Article 43 is a provision which did not appear in the European Commission’s legislative proposal for IMED but which was inserted by the EU Council as part of the co-decision procedure.  In its statement of reasons accompanying the insertion of the provision into the legislative text the Council appears to have linked article 43 to the availability of different ‘unbundling’ models for electricity transmission ownership and operation under IMED. This linkage also appears to have been a factor in the Commission’s acceptance of the amending text .


Meaning and scope

So what sorts of measure are caught by article 43?   First, it might be argued that the reference to measures taken ‘pursuant to’ IMED limits article 43 only to measures explicitly authorised or envisaged by IMED and not, e.g., resulting from national energy policy. It is not clear however that such a narrow interpretation would be appropriate, not least because the dividing line between EU energy policy as reflected in IMED and national energy policy is actually very difficult to navigate. Second, what falls within the concept of ‘level playing field’ measures?  Whilst the political context mentioned above offers a basis to argue that article 43 was intended to apply only to measures concerned with ensuring a level playing field between vertically integrated undertakings (in the sense of those with interests in both transmission assets and production/supply assets) and other energy undertakings, it is by no means obvious that this is how it would be interpreted in practice.
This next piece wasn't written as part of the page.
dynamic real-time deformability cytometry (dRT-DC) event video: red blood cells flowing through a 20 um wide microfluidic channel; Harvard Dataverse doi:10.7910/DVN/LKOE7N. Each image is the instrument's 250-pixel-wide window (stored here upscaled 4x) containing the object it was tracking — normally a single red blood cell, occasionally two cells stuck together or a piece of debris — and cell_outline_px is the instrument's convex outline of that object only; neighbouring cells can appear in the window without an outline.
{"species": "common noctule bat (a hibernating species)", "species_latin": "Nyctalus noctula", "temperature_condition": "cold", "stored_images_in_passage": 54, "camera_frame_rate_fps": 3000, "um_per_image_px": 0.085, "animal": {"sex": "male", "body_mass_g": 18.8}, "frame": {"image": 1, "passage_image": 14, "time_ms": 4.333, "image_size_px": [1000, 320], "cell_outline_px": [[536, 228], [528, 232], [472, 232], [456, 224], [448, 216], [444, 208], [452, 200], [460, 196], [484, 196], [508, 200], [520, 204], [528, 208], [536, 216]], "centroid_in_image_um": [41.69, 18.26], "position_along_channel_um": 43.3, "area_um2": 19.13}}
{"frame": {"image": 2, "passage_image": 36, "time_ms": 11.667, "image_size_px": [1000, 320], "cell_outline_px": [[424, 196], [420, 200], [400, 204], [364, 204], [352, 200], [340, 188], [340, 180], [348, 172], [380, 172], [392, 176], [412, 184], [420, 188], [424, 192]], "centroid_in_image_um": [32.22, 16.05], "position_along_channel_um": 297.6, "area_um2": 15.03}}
Thus, it is quite possible that article 43 could be found to national regulatory measures of the sort described earlier in this article.
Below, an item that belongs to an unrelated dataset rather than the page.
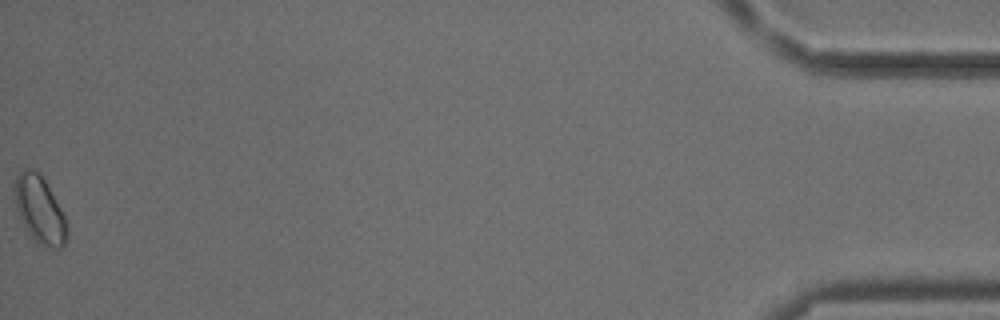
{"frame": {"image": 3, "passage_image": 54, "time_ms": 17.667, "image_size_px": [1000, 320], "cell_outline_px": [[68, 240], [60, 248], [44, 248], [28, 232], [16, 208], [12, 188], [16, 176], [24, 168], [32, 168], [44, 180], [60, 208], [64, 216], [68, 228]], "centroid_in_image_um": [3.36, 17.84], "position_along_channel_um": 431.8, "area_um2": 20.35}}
Legal implications and risks

Article 43 is designed to prevent level playing field measures which may be inconsistent with EU Treaty rules on free movement or other aspects of EU law having to be dismantled after they have been implemented by requiring them to be notified to and approved by the Commission before they come into effect.


Article 43 also contains an important safeguard for Member States who have notified their level playing field measures for approval, i.e., unless the Commission ‘acts’ within two months of notification the measure is deemed to have been approved. Notwithstanding the deemed approval provision, one can envisage that Member States may well be reluctant to tempt fate by presenting the Commission with an opportunity to second guess national policy choices and that, therefore, Member States could well be tempted to ignore the notification requirement.  


However, the dilemma (or headache) that Member States face in this respect lies in the fairly devastating legal consequences which flow from a failure to notify a measure falling within the scope of article 43.


It is reasonably clear that, as a matter of EU law, a measure which falls within the scope of a mandatory notification and standstill requirement such as article 43 and which is not notified in accordance with that requirement is rendered inapplicable and, as a consequence, cannot be enforced in national legal proceedings (see, e.g., Criminal Proceedings against Schwibbert (Case C-20/05)).  Thus, where a level playing field measure is not notified under article 43, any person facing enforcement action for breaching the measure in question would be entitled to raise non-notification as an absolute defence to such proceedings.


Faced with a risk of this sort, notification (however unpalatable that might seem) could well be the lesser of two evils for Member States.